Он утыкается мне в грудь, я обнимаю его, глажу по светлым волосам. И мне не нравится ощущать, как же приятно трогать его волосы.
– Дай мне немножко, – почти шёпотом просит он, – дай-дай немножко.
К горлу подкатывает тошнота, но я стараюсь дышать. Я знала, что сегодня без этого не обойдётся, – расстёгиваю кофту, поднимаю майку. Дыхание сбивается, дрожь пробегает по лопаткам, я мелко сглатываю, плечи стягивает стальными нитями. Я обнажаю грудь и даю ему.
Он благодарно кивает, припадая к соску губами, он нежен, у него в глазах слёзы. Моё тело сопротивляется, и я всё-таки начинаю дрожать от отвращения и возбуждения – адская смесь, стискиваю зубы – дыши, дыши, просто дыши.
Он сосёт бережно и нежно, стараясь не делать мне больно.

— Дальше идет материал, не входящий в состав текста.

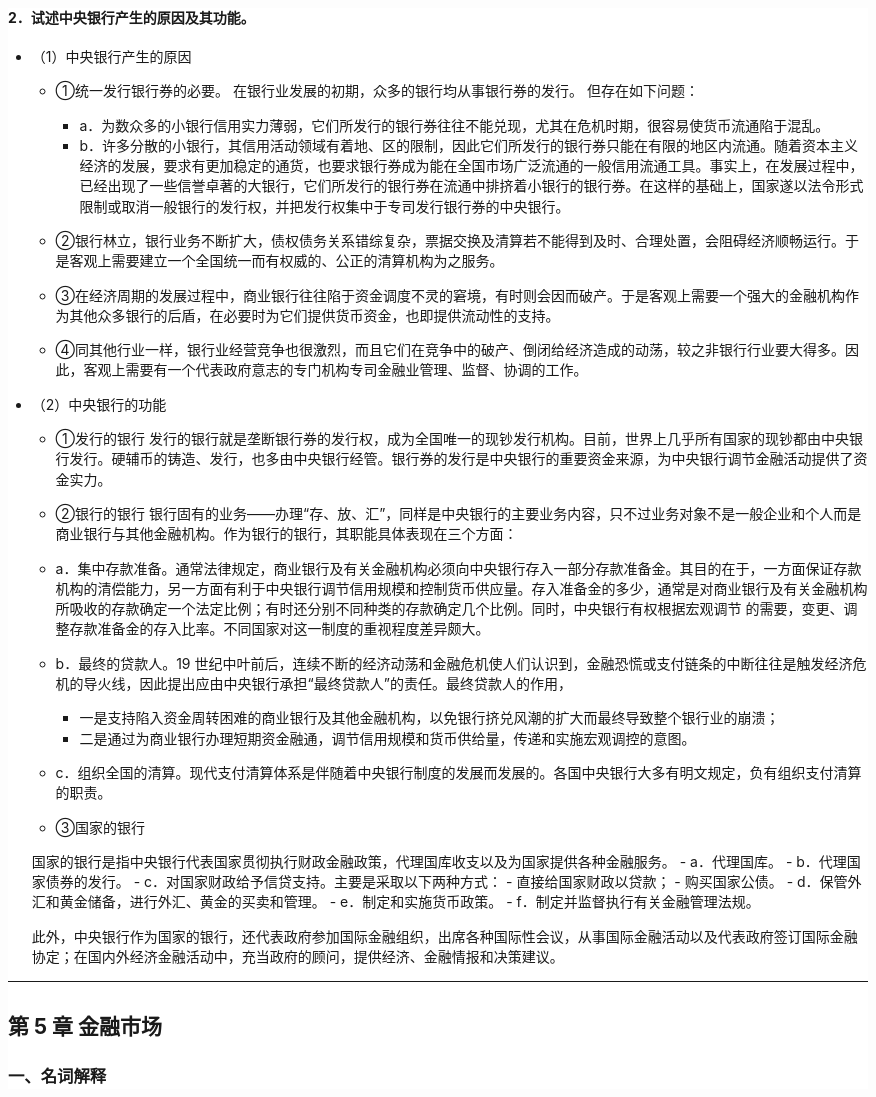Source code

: #### 2．试述中央银行产生的原因及其功能。

- （1）中央银行产生的原因
	- ①统一发行银行券的必要。
	在银行业发展的初期，众多的银行均从事银行券的发行。
	但存在如下问题：
		- a．为数众多的小银行信用实力薄弱，它们所发行的银行券往往不能兑现，尤其在危机时期，很容易使货币流通陷于混乱。
		- b．许多分散的小银行，其信用活动领域有着地、区的限制，因此它们所发行的银行券只能在有限的地区内流通。随着资本主义经济的发展，要求有更加稳定的通货，也要求银行券成为能在全国市场广泛流通的一般信用流通工具。事实上，在发展过程中，已经出现了一些信誉卓著的大银行，它们所发行的银行券在流通中排挤着小银行的银行券。在这样的基础上，国家遂以法令形式限制或取消一般银行的发行权，并把发行权集中于专司发行银行券的中央银行。

	- ②银行林立，银行业务不断扩大，债权债务关系错综复杂，票据交换及清算若不能得到及时、合理处置，会阻碍经济顺畅运行。于是客观上需要建立一个全国统一而有权威的、公正的清算机构为之服务。

	- ③在经济周期的发展过程中，商业银行往往陷于资金调度不灵的窘境，有时则会因而破产。于是客观上需要一个强大的金融机构作为其他众多银行的后盾，在必要时为它们提供货币资金，也即提供流动性的支持。

	- ④同其他行业一样，银行业经营竞争也很激烈，而且它们在竞争中的破产、倒闭给经济造成的动荡，较之非银行行业要大得多。因此，客观上需要有一个代表政府意志的专门机构专司金融业管理、监督、协调的工作。

- （2）中央银行的功能

	- ①发行的银行
	发行的银行就是垄断银行券的发行权，成为全国唯一的现钞发行机构。目前，世界上几乎所有国家的现钞都由中央银行发行。硬辅币的铸造、发行，也多由中央银行经管。银行券的发行是中央银行的重要资金来源，为中央银行调节金融活动提供了资金实力。

	- ②银行的银行
	银行固有的业务——办理“存、放、汇”，同样是中央银行的主要业务内容，只不过业务对象不是一般企业和个人而是商业银行与其他金融机构。作为银行的银行，其职能具体表现在三个方面：

	 - a．集中存款准备。通常法律规定，商业银行及有关金融机构必须向中央银行存入一部分存款准备金。其目的在于，一方面保证存款机构的清偿能力，另一方面有利于中央银行调节信用规模和控制货币供应量。存入准备金的多少，通常是对商业银行及有关金融机构所吸收的存款确定一个法定比例；有时还分别不同种类的存款确定几个比例。同时，中央银行有权根据宏观调节 的需要，变更、调整存款准备金的存入比率。不同国家对这一制度的重视程度差异颇大。

	- b．最终的贷款人。19 世纪中叶前后，连续不断的经济动荡和金融危机使人们认识到，金融恐慌或支付链条的中断往往是触发经济危机的导火线，因此提出应由中央银行承担“最终贷款人”的责任。最终贷款人的作用，
		- 一是支持陷入资金周转困难的商业银行及其他金融机构，以免银行挤兑风潮的扩大而最终导致整个银行业的崩溃；
		- 二是通过为商业银行办理短期资金融通，调节信用规模和货币供给量，传递和实施宏观调控的意图。

	- c．组织全国的清算。现代支付清算体系是伴随着中央银行制度的发展而发展的。各国中央银行大多有明文规定，负有组织支付清算的职责。

	- ③国家的银行

	国家的银行是指中央银行代表国家贯彻执行财政金融政策，代理国库收支以及为国家提供各种金融服务。
		- a．代理国库。
		- b．代理国家债券的发行。
		- c．对国家财政给予信贷支持。主要是采取以下两种方式：
				- 直接给国家财政以贷款；
				- 购买国家公债。
		- d．保管外汇和黄金储备，进行外汇、黄金的买卖和管理。
		- e．制定和实施货币政策。
		- f．制定并监督执行有关金融管理法规。

	此外，中央银行作为国家的银行，还代表政府参加国际金融组织，出席各种国际性会议，从事国际金融活动以及代表政府签订国际金融协定；在国内外经济金融活动中，充当政府的顾问，提供经济、金融情报和决策建议。

---

## 第 5 章 金融市场

### 一、名词解释
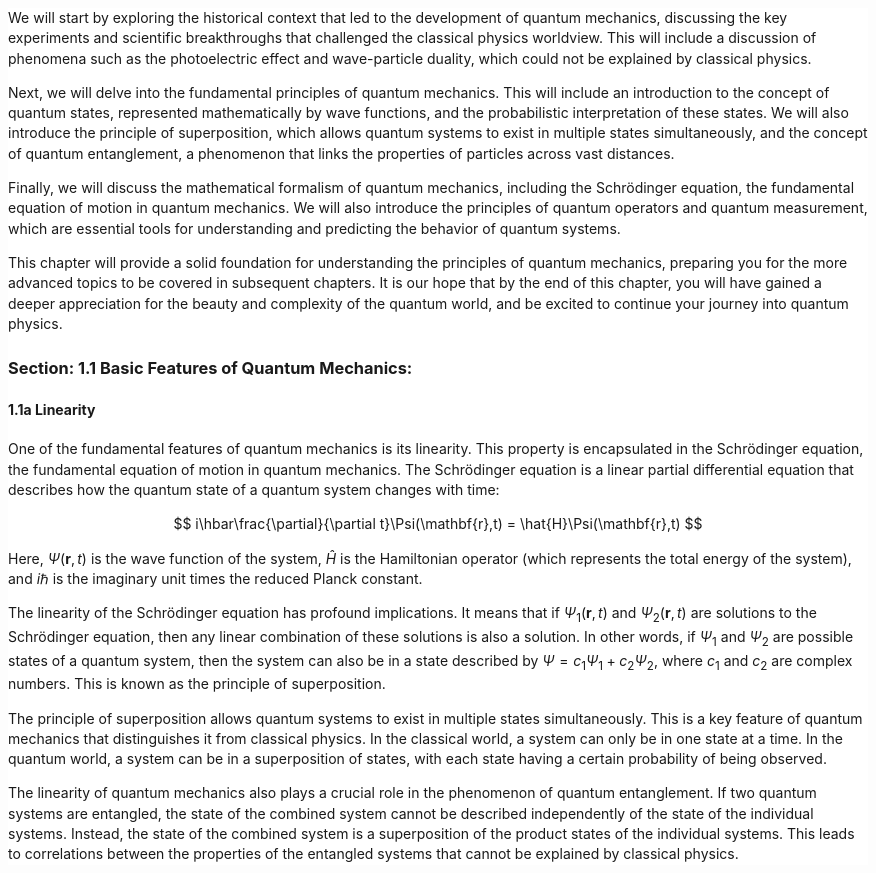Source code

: We will start by exploring the historical context that led to the development of quantum mechanics, discussing the key experiments and scientific breakthroughs that challenged the classical physics worldview. This will include a discussion of phenomena such as the photoelectric effect and wave-particle duality, which could not be explained by classical physics.

Next, we will delve into the fundamental principles of quantum mechanics. This will include an introduction to the concept of quantum states, represented mathematically by wave functions, and the probabilistic interpretation of these states. We will also introduce the principle of superposition, which allows quantum systems to exist in multiple states simultaneously, and the concept of quantum entanglement, a phenomenon that links the properties of particles across vast distances.

Finally, we will discuss the mathematical formalism of quantum mechanics, including the Schrödinger equation, the fundamental equation of motion in quantum mechanics. We will also introduce the principles of quantum operators and quantum measurement, which are essential tools for understanding and predicting the behavior of quantum systems.

This chapter will provide a solid foundation for understanding the principles of quantum mechanics, preparing you for the more advanced topics to be covered in subsequent chapters. It is our hope that by the end of this chapter, you will have gained a deeper appreciation for the beauty and complexity of the quantum world, and be excited to continue your journey into quantum physics.

### Section: 1.1 Basic Features of Quantum Mechanics:

#### 1.1a Linearity

One of the fundamental features of quantum mechanics is its linearity. This property is encapsulated in the Schrödinger equation, the fundamental equation of motion in quantum mechanics. The Schrödinger equation is a linear partial differential equation that describes how the quantum state of a quantum system changes with time:

$$
i\hbar\frac{\partial}{\partial t}\Psi(\mathbf{r},t) = \hat{H}\Psi(\mathbf{r},t)
$$

Here, $\Psi(\mathbf{r},t)$ is the wave function of the system, $\hat{H}$ is the Hamiltonian operator (which represents the total energy of the system), and $i\hbar$ is the imaginary unit times the reduced Planck constant.

The linearity of the Schrödinger equation has profound implications. It means that if $\Psi_1(\mathbf{r},t)$ and $\Psi_2(\mathbf{r},t)$ are solutions to the Schrödinger equation, then any linear combination of these solutions is also a solution. In other words, if $\Psi_1$ and $\Psi_2$ are possible states of a quantum system, then the system can also be in a state described by $\Psi = c_1\Psi_1 + c_2\Psi_2$, where $c_1$ and $c_2$ are complex numbers. This is known as the principle of superposition.

The principle of superposition allows quantum systems to exist in multiple states simultaneously. This is a key feature of quantum mechanics that distinguishes it from classical physics. In the classical world, a system can only be in one state at a time. In the quantum world, a system can be in a superposition of states, with each state having a certain probability of being observed.

The linearity of quantum mechanics also plays a crucial role in the phenomenon of quantum entanglement. If two quantum systems are entangled, the state of the combined system cannot be described independently of the state of the individual systems. Instead, the state of the combined system is a superposition of the product states of the individual systems. This leads to correlations between the properties of the entangled systems that cannot be explained by classical physics.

Конечно, никакого молока у меня нет, но ему кажется, что есть. Он причмокивает и облизывает соскок, я стискиваю зубы.
Дыши… Дышу, смотрю на полку с книгами и начинаю пересчитывать их – раз, два, три, четыре, пять… медленно дохожу до тридцати одного – месяц. Это немного успокаивает. И принимаюсь заново. Минут через пятнадцать он отваливается, как насытившийся младенец, и кладёт голову мне на колени. Глаза его закрыты, на губах блуждает довольная улыбка. Вопреки здравому смыслу я глажу его по светлым волосам, чувствуя, как гудит внизу живота. И тут же гадливость и стыд накрывают меня удушающей волной – я отдергиваю руку и проклинаю своё женское естество.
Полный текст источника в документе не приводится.